The Laken Riley Act—named after a 22-year-old nursing student who was killed in 2024 by an undocumented immigrant man, who had previously been charged with shoplifting—is perhaps the broadest and most dangerous immigration bill in recent history. Despite its eight short pages, the bill does a lot—none of it good. And after it coasted through the House with bipartisan approval, Senate Democrats joined Republicans on Thursday to advance the bill for debate by an 84-9 margin.
For all the cringe exercises and embarrassing gaffes of the 2017 “resistance lib” heyday, at the very least, our Democratic politicians pretended to show some fight.
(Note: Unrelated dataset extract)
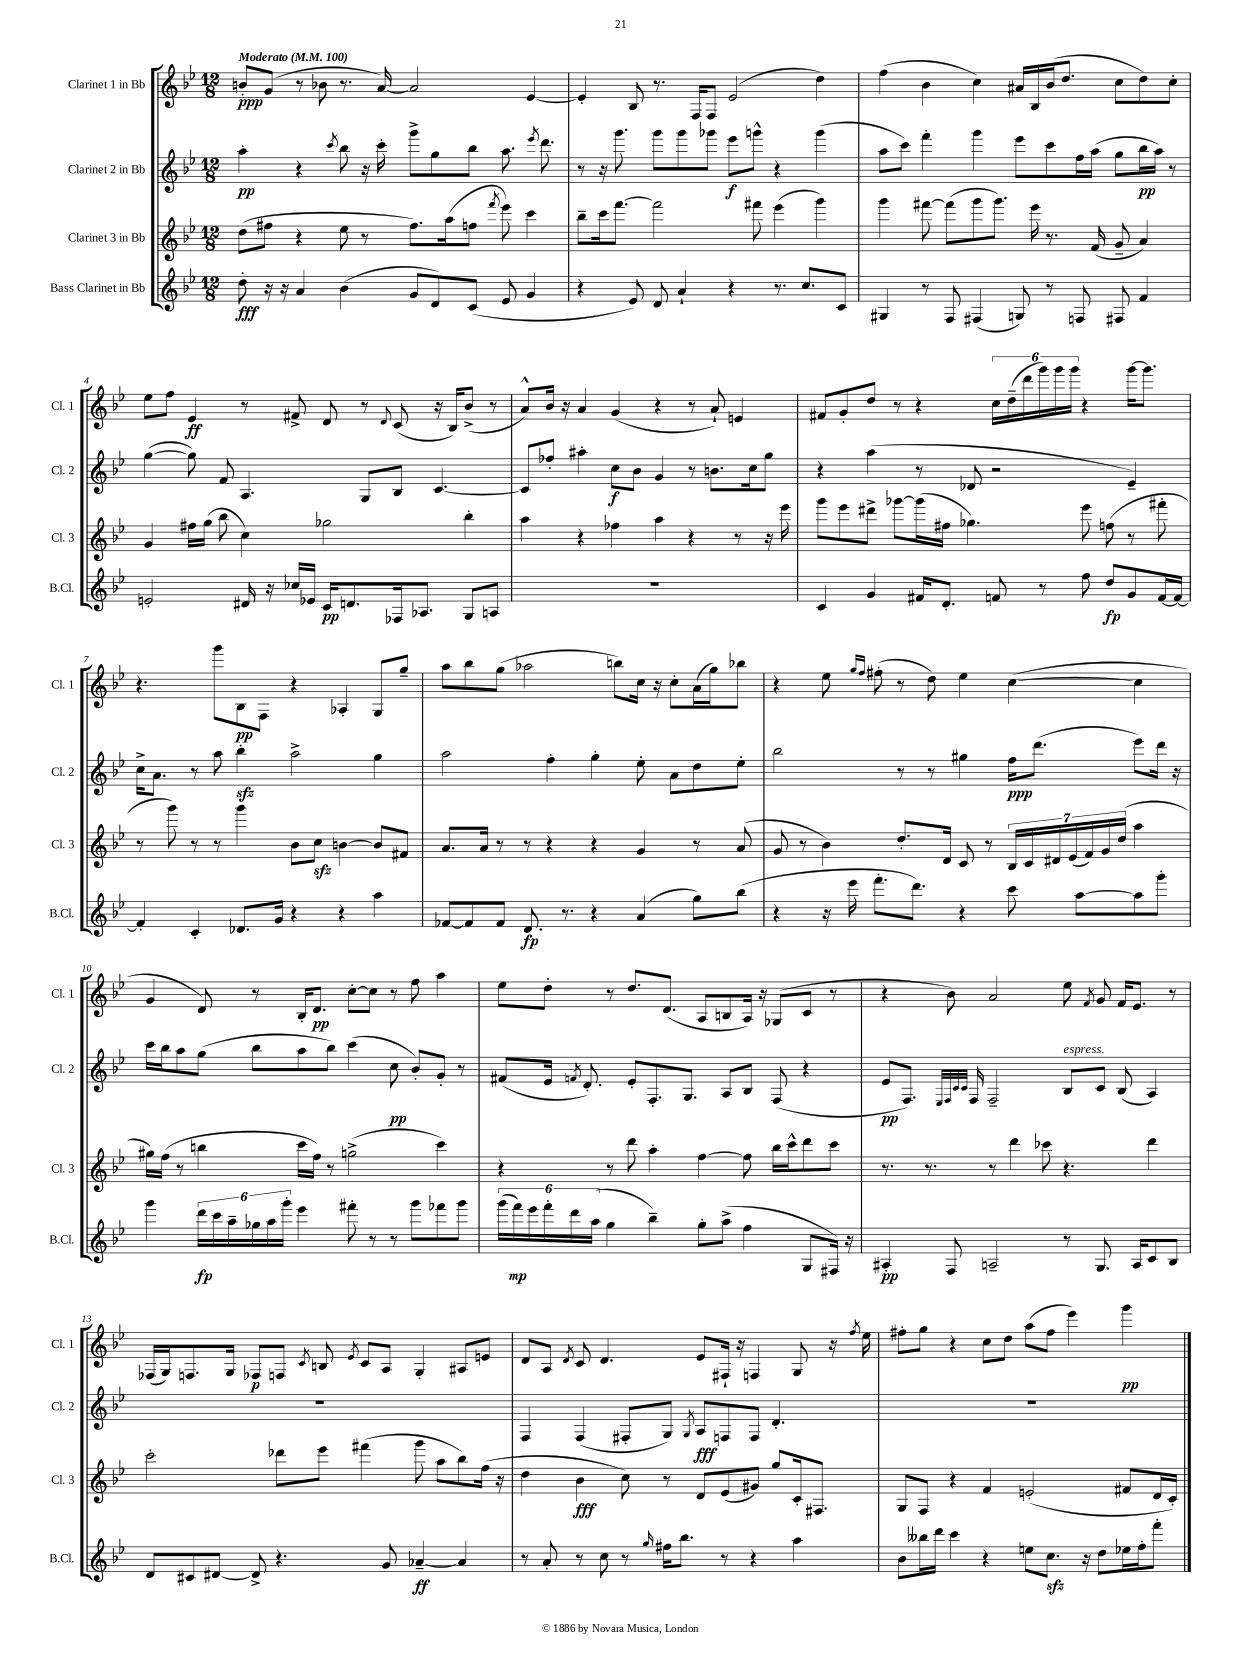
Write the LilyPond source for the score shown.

My 20-year-old self, who watched Democratic senators like Catherine Cortez Masto and Chuck Schumer (both voted to advance the Laken Riley Act this week) speak at rallies against “kids in cages” in 2018, wouldn’t recognize what we’re seeing from Democrats, now. As Rep. Alexandria Ocasio-Cortez (D-NY), who opposes the bill, warned this week, “I fear that it’s only going to be when it comes to peoples’ doorsteps that they’re going to realize fully what people have consented to.”
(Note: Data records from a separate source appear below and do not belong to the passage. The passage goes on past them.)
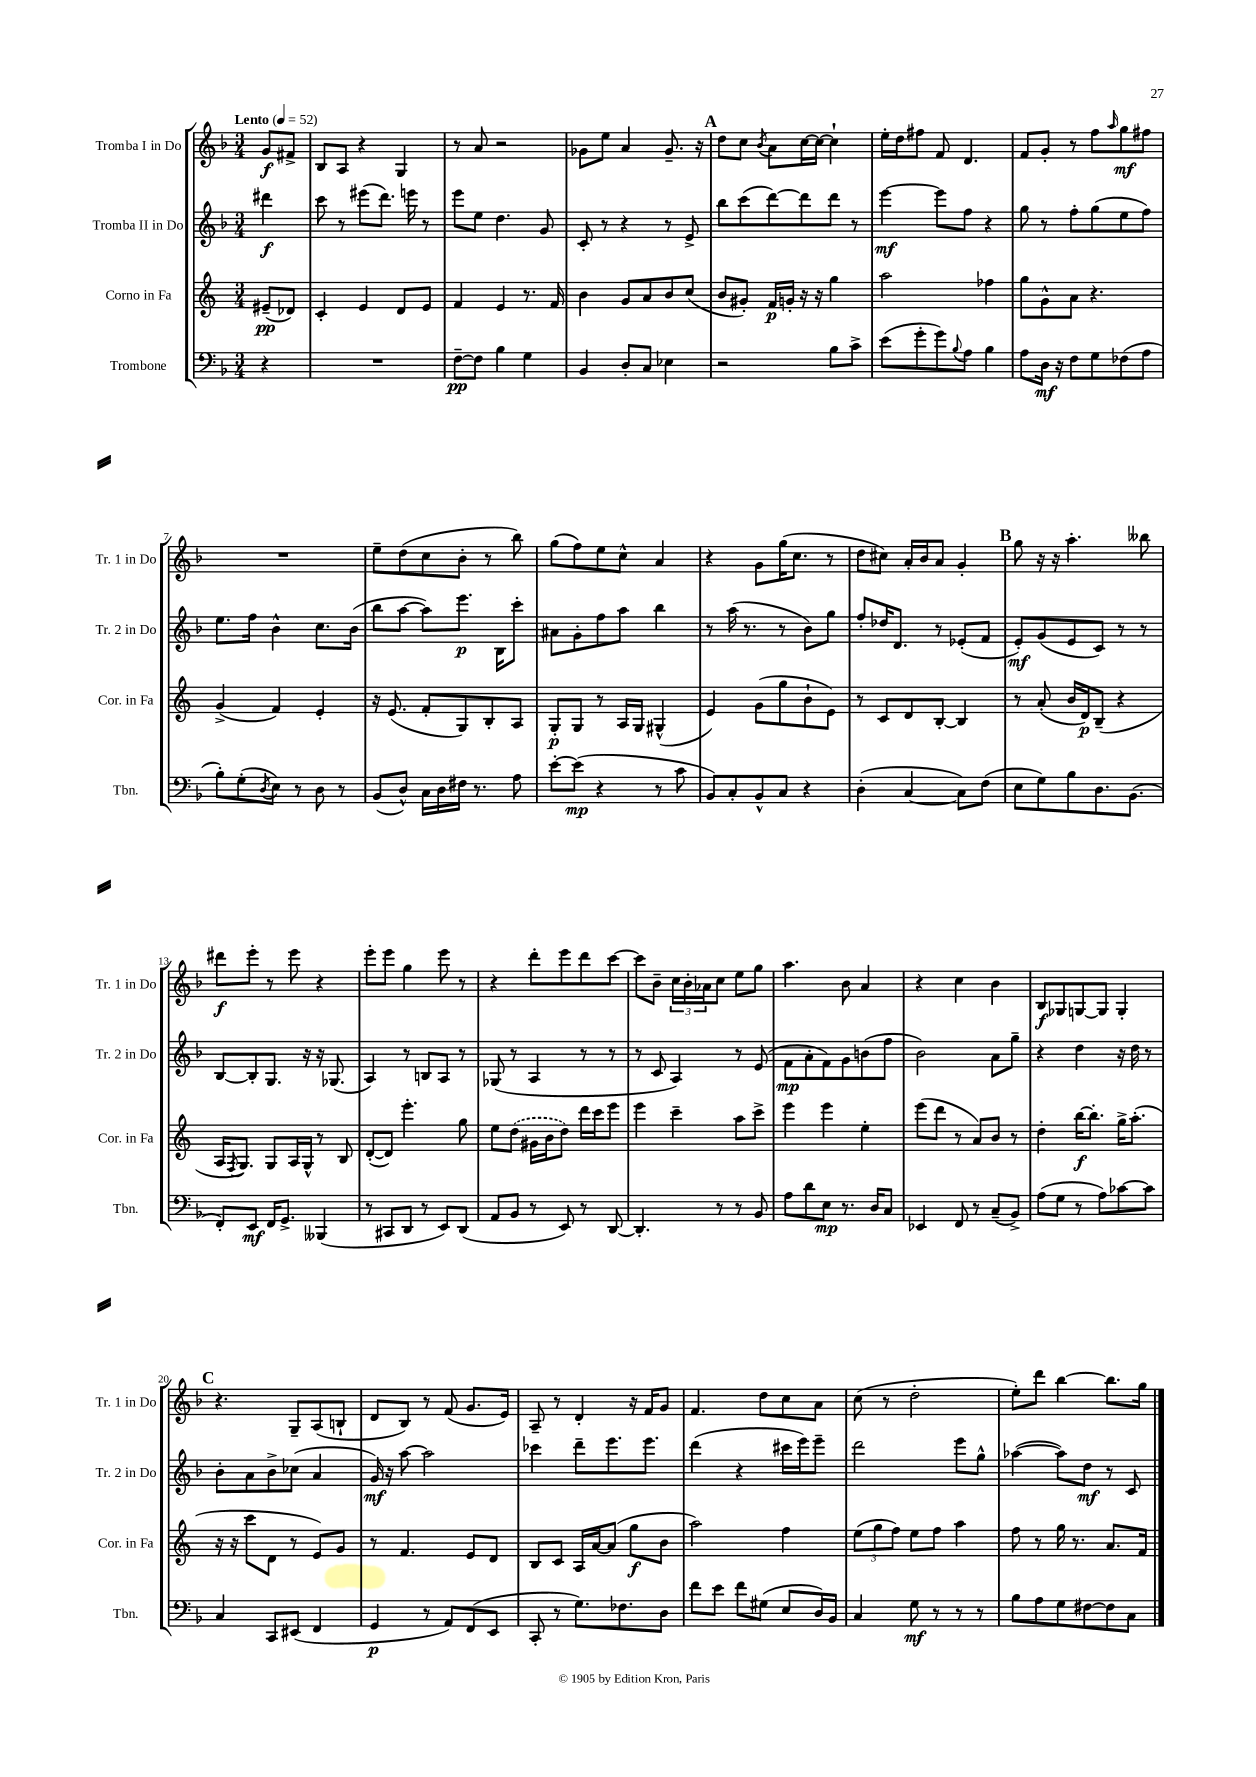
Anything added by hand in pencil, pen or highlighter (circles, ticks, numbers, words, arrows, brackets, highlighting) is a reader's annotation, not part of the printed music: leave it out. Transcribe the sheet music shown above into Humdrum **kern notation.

**kern	**kern	**kern	**kern
*staff4	*staff3	*staff2	*staff1
*clefF4	*clefG2	*clefG2	*clefG2
*k[b-]	*k[]	*k[b-]	*k[b-]
*M3/4	*M3/4	*M3/4	*M3/4
*MM52	*MM52	*MM52	*MM52
4r	(8e#~/L	4ddd#\	8g/L
.	8d-/J)	.	8f#^/J
=	=	=	=
2.r	4c'/	8ccc\	8B-/L
.	.	8r	8A/J
.	4e/	(8eee#\L	4r
.	.	8.ddd\J)	.
.	8d/L	.	4G/
.	.	16eee\	.
.	8e/J	8r	.
=	=	=	=
[8F~\L	4f/	8eee\L	8r
8F\]J	.	8ee\J	8a/
4B-\	4e/	4.dd\	2r
4G\	8.r	.	.
.	.	8g/	.
.	16f/	.	.
=	=	=	=
4BB-/	4b\	8c'/	8g-\L
.	.	8r	8ee\J
8D'/L	8g/L	4r	4a/
8C/J	8a/	.	.
4E-\	8b/	8r	8.g-~/
.	(8cc/J	8e^/	.
.	.	.	16r
=	=	=	=
2r	8b/L	8bb-\L	8dd\L
.	8g#'/J)	(8ccc\	8cc\J
.	.	.	8qb-/
.	16f/LL	[8ddd\)	8a\L
.	16g'/JJ	.	.
.	16r	8ddd\]	[16cc\L
.	16r	.	16cc\_JJ
8B-\L	4gg\	8ddd\J	4cc`\]
8c^\J	.	8r	.
=	=	=	=
(8e\L	2aa\	[4eee\	16ee'\LL
.	.	.	16dd\J
8g'\	.	.	8ff#\J
8g\)	.	8eee\]L	8f/
8qqB-/	.	.	.
8A\J	.	8ff\J	4.d/
4B-\	4ff-\	4r	.
=	=	=	=
8A\L	8gg\L	8gg\	8f/L
16D\Jk	8g^^\	8r	8g'/J
16r	.	.	.
8F\L	8a\J	8ff'\L	8r
8G\	4.r	(8gg\	8ff\L
.	.	.	16qqaa/
(8F-\	.	8ee\	8gg\
8A\J	.	8ff\J)	8ff#\J
=	=	=	=
8B-'\L)	(4g^/	8.ee\L	2.r
(8G'\	.	.	.
.	.	16ff\Jk	.
8qD/	.	.	.
8E\J)	4f/)	4b-^^\	.
8r	.	.	.
8D\	4e'/	8.cc\L	.
8r	.	.	.
.	.	(16b-\Jk	.
=	=	=	=
(8BB-/L	16r	8bb-\L	8ee~\L
.	(8.e/	.	.
8D^^/J)	.	[8aa\J	(8dd\
16C\LL	8f'/L	8aa\]L)	8cc\
16D\	.	.	.
16F#\JJ	8G/)	8.eee\J	8b-'\J
8.r	.	.	.
.	8B'/	.	8r
.	.	16B-\LK	.
8A\	8A/J	8ccc'\J	8bb-\)
=	=	=	=
[8e'\L	8G'/L	8a#\L	(8gg\L
(8e\]J	8G/J	8g'\	8ff\)
4r	8r	8ff\	8ee\
.	16A/LL	8aa\J	8cc^^\J
.	16G/JJ	.	.
8r	(4G#^^/	4bb-\	4a/
8c\	.	.	.
=	=	=	=
8BB-/L)	4e/)	8r	4r
8C'/	.	(16aa\	.
.	.	8.r	.
8BB-^^/	(8g\L	.	8g\L
8C/J	8gg\	8r	(16gg\K
.	.	.	8.cc\J
4r	8b`\	8b-\L)	.
.	8e\J)	8gg\J	8r
=	=	=	=
(4D'\	8r	8ff'/L	8dd\L
.	8c/L	16dd-/K	8cc#\J)
.	.	8.d/J	.
[4C/	8d/	.	16a'/LL
.	.	.	16b-/J
.	[8B'/J	8r	8a/J
8C\]L)	4B/]	(8e-'/L	4g'/
(8F\J	.	8f/J	.
=	=	=	=
8E\L	8r	8e'/L)	8gg\
8G\)	(8a'/	(8g/	16r
.	.	.	16r
8B-\	16b/LL	8e/	4.aa'\
.	16d/J)	.	.
8.D\	(8B~/J	8c/J)	.
.	4r	8r	.
(8.BB-\J	.	.	.
.	.	8r	8bb--\
=	=	=	=
8FF'/L)	16A/LK	[8B-/L	8ddd#\L
.	8qF/	.	.
.	8.G/J)	.	.
8EE/J	.	8B-'/]	8eee'\J
16FF/LK	8G/L	8.G/J	8r
8.GG^/J	.	.	.
.	16A/L	.	8eee\
.	16G^^/JJ	16r	.
(4BBB--/	8r	16r	4r
.	.	(8.G-/	.
.	8B/	.	.
=	=	=	=
8r	([8d'/L	4A/)	8eee'\L
8CC#/L	8d/]J)	.	8eee\J
8DD/J	4.eee'\	8r	4gg\
8r	.	8B/L	.
8EE/L)	.	8A/J	8eee\
(8DD/J	8gg\	8r	8r
=	=	=	=
8AA/L	8ee\L	(8G-/	4r
8BB-/J	(8dd\J	8r	.
8r	16g#\LL	4A/	8ddd'\L
.	16b\J	.	.
8EE/)	8dd\J)	.	8eee\
8r	16ddd\LL	8r	8ddd\
.	16ccc\J	.	.
[8DD/	8eee\J	8r	[8ccc\J
=	=	=	=
4.DD'/]	4eee\	8r	8ccc\]L
.	.	8c/	8b-~\J
.	4ccc~\	4A/)	24cc\LL
.	.	.	24b-'\
.	.	.	24a-\J
8r	.	.	8cc\J
8r	8aa\L	8r	8ee\L
8BB-/	8ccc^\J	(8e/	8gg\J
=	=	=	=
8A\L	4eee\	8f\L	4.aa\
8d\	.	8a'\	.
8E\J	4eee\	8f\)	.
8.r	.	8g\	8b-\
.	4ee'\	(8b\	4a/
16D/LK	.	.	.
8C/J	.	8ff\J	.
=	=	=	=
4EE-/	(8eee\L	2b-\)	4r
.	8ddd\J	.	.
8FF/	8r	.	4cc\
8r	8a/L)	.	.
(8C~/L	8b/J	8a\L	4b-\
8BB-^/J)	8r	8gg~\J	.
=	=	=	=
(8A\L	4dd'\	4r	8B-/L
8G\J	.	.	8G-/
8r	[16bb\LK	4dd\	[8G/
.	8.bb'\]J	.	.
8A\L)	.	.	8G/]J
[8c-\	16gg^\LK	16r	4G'/
.	(8.aa'\J	16dd\	.
8c-\]J	.	8r	.
=	=	=	=
4C/	16r	8b-'\L	4.r
.	16r	.	.
.	8ccc\L	8a\	.
8CC/L	8d\J	8b-^\	.
(8EE#/J	8r	(8cc-\J	8G~/L
4FF/	8e/L)	4a/	(8A/
.	8g/J	.	8B`/J
=	=	=	=
4GG/	8r	16g/)	8d/L
.	.	16r	.
.	4.f/	[8aa\	8B-/J)
8r	.	2aa\]	8r
8AA/L)	.	.	(8f/
(8FF/	8e/L	.	8.g/L
8EE/J	8d/J	.	.
.	.	.	16e/Jk)
=	=	=	=
8CC'/	8B/L	4ccc-\	8A~/
8r	8c/J	.	8r
8.G\L)	16A/LL	8ddd~\L	4d'/
.	[16a/J	.	.
.	(8a/]J	8.eee\	.
8.F-\	.	.	.
.	8gg\L	.	16r
.	.	8.eee\J	16f/LK
8D\J	8b\J	.	8g/J
=	=	=	=
8f\L	2aa\)	(4ddd\	4.f/
8e\J	.	.	.
8f\L	.	4r	.
(8G#\J	.	.	8dd\L
8E/L	4ff\	16ccc#\LL	8cc\
.	.	16eee\J)	.
16D/L)	.	8eee~\J	8a\J
16BB-/JJ	.	.	.
=	=	=	=
4C/	(12ee\L	2ddd\	(8cc\
.	12gg\	.	.
.	.	.	8r
.	12ff\J)	.	.
8G\	8ee\L	.	2dd'\
8r	8ff\J	.	.
8r	4aa\	8eee\L	.
8r	.	8gg^^\J	.
=	=	=	=
8B-\L	8ff\	([4aa-\	8ee'\L)
8A\	8r	.	8ddd\J
8G\	16gg\	8aa-\]L)	[4bb-\
.	8.r	.	.
[8F#\	.	8dd\J	.
8F#\]	8.a/L	8r	8.bb-\]L
8C\J	.	8c/	.
.	16f/Jk	.	16gg\Jk
==	==	==	==
*-	*-	*-	*-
The bill would allow immigrants, even those who live and work in the U.S. legally, to be indefinitely detained without even being charged with a crime. If they’re so much as arrested—not even charged or convicted—for petty crimes like shoplifting, they could be held indefinitely in detention centers and potentially deported. As Slate’s Mark Joseph Stern points out, this would apply to those who are mistakenly arrested by police error, or racial profiling, or any other nefarious motives. As Sen. Mazie Hirono (D-HI), one of few Democratic voices who have criticized the bill, has pointed out, the Laken Riley Act would “enable authorities to detain 10-year-olds and younger who maybe stole a stick of gum.”
Immigration attorney David Isaacson explained the bill would apply to Dreamers—immigrants who legally reside in the U.S.—as well as refugees and individuals granted asylum, including children, and even legal immigrants if they leave then reenter the U.S. while waiting for their green card.